A arte de desenvolver os pequenos motivos para nos decidirmos a realizar as grandes acções que nos são necessárias. A arte de nunca nos deixarmos desencorajar pelas reacções dos outros, recordando que o valor de um sentimento é juízo nosso, pois seremos nós a senti-lo e não os que assistem. A arte de mentir a nós próprios, sabendo que estamos a mentir. A arte de encarar as pessoas de frente, incluindo nós próprios, como se fossem personagens de uma novela nossa. A arte de recordar sempre que, não tendo nós qualquer importância e não tendo também os outros qualquer espécie de importância, nós temos mais importância que qualquer outro, simplesmente porque somos nós.
A arte de considerar a mulher como um pedaço de pão: problema de astúcia. A arte de mergulhar fulminante e profundamente na dor, para vir novamente à tona graças a um golpe de rins. A arte de nos substituirmos a qualquer um, e de saber, portanto, que cada pessoa se interessa apenas por si própria. A arte de atribuir qualquer dos nossos gestos a outrem, para verificarmos imediatamente se é sensato.
A arte de viver sem a arte.
A arte de estar só.

O Rápido Passar do Tempo é Sinal de Inactividade

O ócio torna lentas as horas e velozes os anos. A actividade torna rápida as horas e lentos os anos. A infância é a actividade máxima, porque ocupada em descobrir o mundo na sua diversidade.

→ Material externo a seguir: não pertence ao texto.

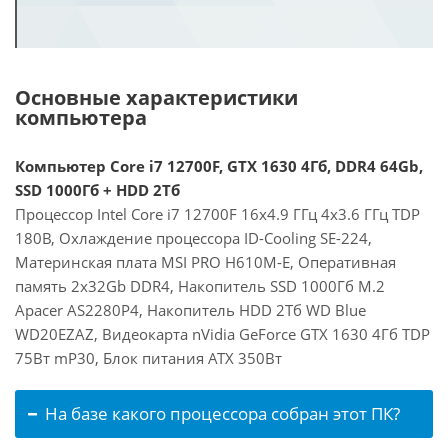
Основные характеристики
компьютера
Компьютер Core i7 12700F, GTX 1630 4Гб, DDR4 64Gb,
SSD 1000Гб + HDD 2Тб
Процессор Intel Core i7 12700F 16x4.9 ГГц 4x3.6 ГГц TDP
180В, Охлаждение процессора ID-Cooling SE-224,
Материнская плата MSI PRO H610M-E, Оперативная
память 2x32Gb DDR4, Накопитель SSD 1000Гб M.2
Apacer AS2280P4, Накопитель HDD 2Тб WD Blue
WD20EZAZ, Видеокарта nVidia GeForce GTX 1630 4Гб TDP
75Вт mP30, Блок питания ATX 350Вт
На базе какого процессора собран этот ПК?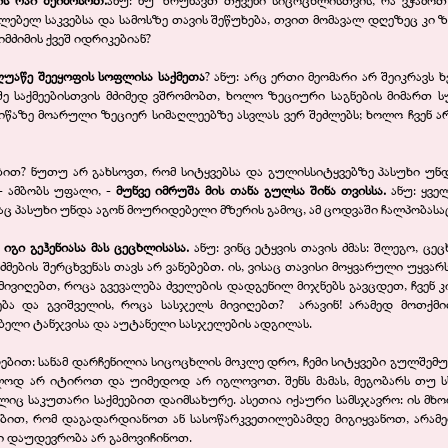
ს რაი შეიმოსოთ.
ანუ: ნუ ზრუნავთ თქვენი სიცოცხლისთვის, რა ვჭამოთ
ილებელ საკვებსა და სამოსზე თავის შეწუხება, თვით მომავალ დღეზეც კი ზ
იმძიმის ქვეშ იდრიკებიან?
ღუაწე შეეყოფის სოფლისა საქმეთა
? ანუ: არც ერთი მეომარი არ შეიკრავს 
შე საქმეებისთვის მძიმედ ვშრომობთ, ხოლო ზეციური საგნების მიმართ 
იწაზე მოარული ზეციერ სიმაღლეებზე ასვლას ვერ შეძლებს; ხოლო ჩვენ 
ბით? ნუთუ არ გახსოვთ, რომ სიტყვებსა და გულისსიტყვებზე პასუხი უნდა
-
ამბობს უფალი, -
მუნვე იმრუშა მის თანა გულსა შინა თვისსა.
ანუ: ყვე
მაც პასუხი უნდა აგონ მოურიდებელი მზერის გამოც, ამ ცოდვაში ჩალპობასაც
 იგი გეჰენიასა მას ცეცხლისასა.
ანუ: ვინც ეტყვის თავის ძმას: შლეგო, ცეც
ების შერცხვენას თავს არ ვანებებთ. ის, ვისაც თავისი მოყვარული უყვარს
 მივიღებთ, როცა გვევალება ძველების დადგენილ მიჯნებს გავცდეთ, ჩვენ კი
ება და გვიშველის, როცა სასჯელს მივიღებთ? არავინ! არამედ მოთქ
ბელი ტანჯვისა და აუტანელი სასჯელების ადგილას.
ბით: სანამ დარჩენილია სიცოცხლის მოკლე დრო, ჩემი სიტყვები გულშემ
ოდ არ იტიროთ და უიმედოდ არ იგლოვოთ. შენს მამას, მეგობარს თუ სხვ
ლიც საკუთარი საქმეებით დაიმსახურე. ასეთია იქაური სამსჯავრო: ის მხ
ნებით, რომ დაგადარდიანოთ ან სასოწარკვეთილებამდე მიგიყვანოთ, არამ
ში დაუდევრობა არ გამოვიჩინოთ.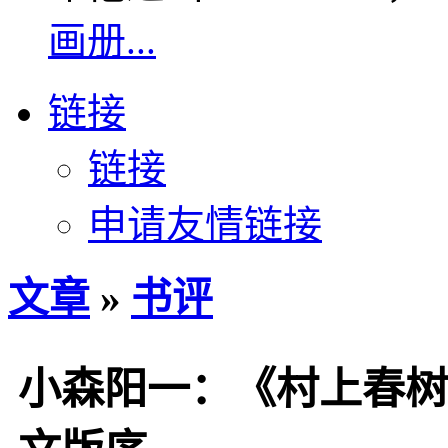
画册...
链接
链接
申请友情链接
文章
»
书评
小森阳一：《村上春树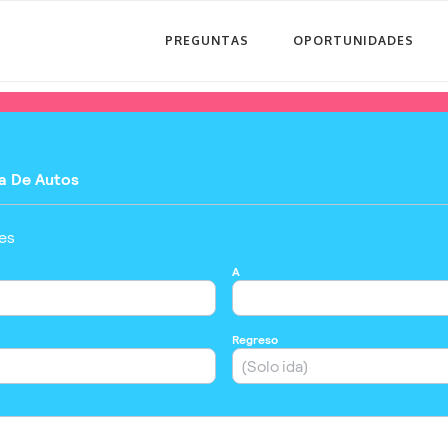
PREGUNTAS
OPORTUNIDADES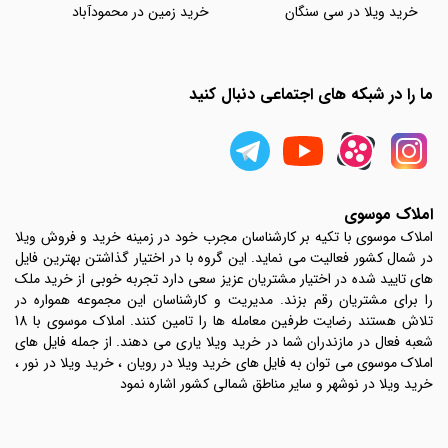
خرید ویلا در سی سنگان
خرید زمین در محمودآباد
ما را در شبکه های اجتماعی دنبال کنید
املاک موسوی
املاک موسوی با تکیه بر کارشناسان مجرب خود در زمینه خرید و فروش ویلا
در شمال کشور فعالیت می نماید. این گروه با در اختیار گذاشتن بهترین فایل
های تایید شده در اختیار مشتریان عزیز سعی دارد تجربه خوبی از خرید ملک
را برای مشتریان رقم بزند. مدیریت و کارشناسان این مجموعه همواره در
تلاش هستند رضایت طرفین معامله ها را تامین کنند. املاک موسوی با 18
شعبه فعال در مازندران شما در خرید ویلا یاری می دهند. از جمله فایل های
املاک موسوی می توان به فایل های خرید ویلا در رویان ، خرید ویلا در نور ،
خرید ویلا در نوشهر و سایر مناطق شمالی کشور اشاره نمود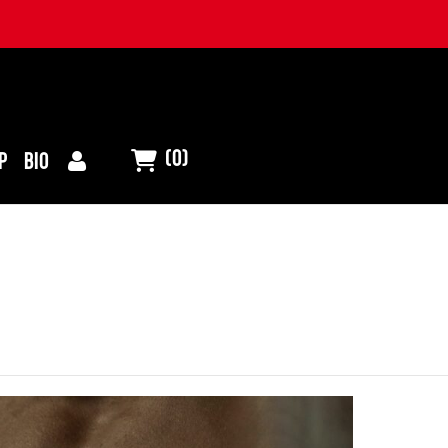
(0)
P
BIO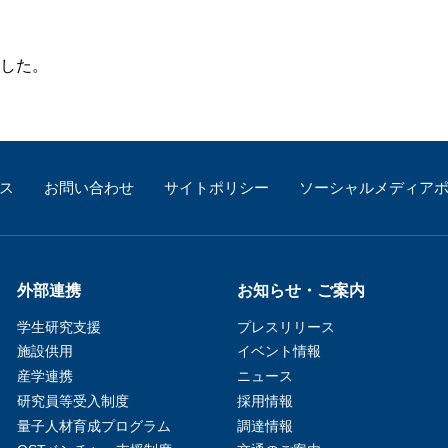
した。
ス
お問い合わせ
サイトポリシー
ソーシャルメディア
外部連携
お知らせ・ご案内
学生研究支援​
プレスリリース
施設供用
イベント情報
産学連携
ニュース
研究員等受入制度
採用情報
量子人材育成プログラム
調達情報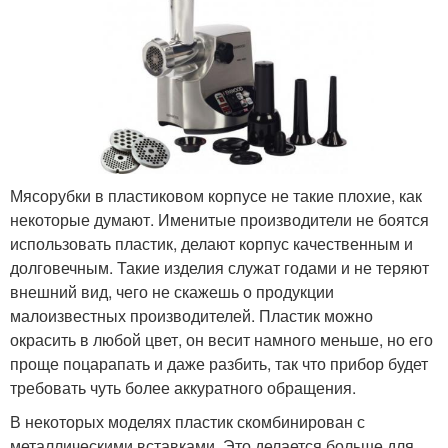
Мясорубки в пластиковом корпусе не такие плохие, как
некоторые думают. Именитые производители не боятся
использовать пластик, делают корпус качественным и
долговечным. Такие изделия служат годами и не теряют
внешний вид, чего не скажешь о продукции
малоизвестных производителей. Пластик можно
окрасить в любой цвет, он весит намного меньше, но его
проще поцарапать и даже разбить, так что прибор будет
требовать чуть более аккуратного обращения.
В некоторых моделях пластик скомбинирован с
металлическими вставками. Это делается больше для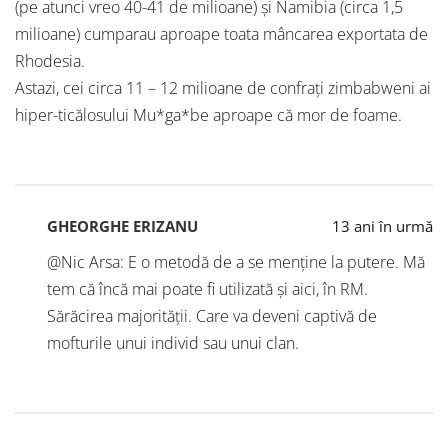
(pe atunci vreo 40-41 de milioane) și Namibia (circa 1,5
milioane) cumparau aproape toata mâncarea exportata de
Rhodesia.
Astazi, cei circa 11 – 12 milioane de confrați zimbabweni ai
hiper-ticălosului Mu*ga*be aproape că mor de foame.
GHEORGHE ERIZANU
13 ani în urmă
@Nic Arsa: E o metodă de a se menține la putere. Mă
tem că încă mai poate fi utilizată și aici, în RM.
Sărăcirea majorității. Care va deveni captivă de
mofturile unui individ sau unui clan.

Os anos tornam-se longos na recordação se, ao repensá-los, encontramos numerosos factos a desenvolver pela fantasia. Por isso, a infância parece longuíssima. Provavelmente, cada época da vida é multiplicada pelas sucessivas reflexões das que se lhe seguem: a mais curta é a velhice, porque nunca será repensada.
Cada coisa que nos aconteceu é uma riqueza inesgotável: todo o regresso a ela a aumenta e acresce, dota de relações e aprofunda. A infãncia não é apenas a infância vivida, mas a ideia que fazemos dela na juventude, na maturidade, etc. Por isso, parece a época mais importante, visto ser a mais enriquecida por considerações sucessivas.
Os anos são uma unidade da recordação; as horas e os dias, uma unidade da experiência.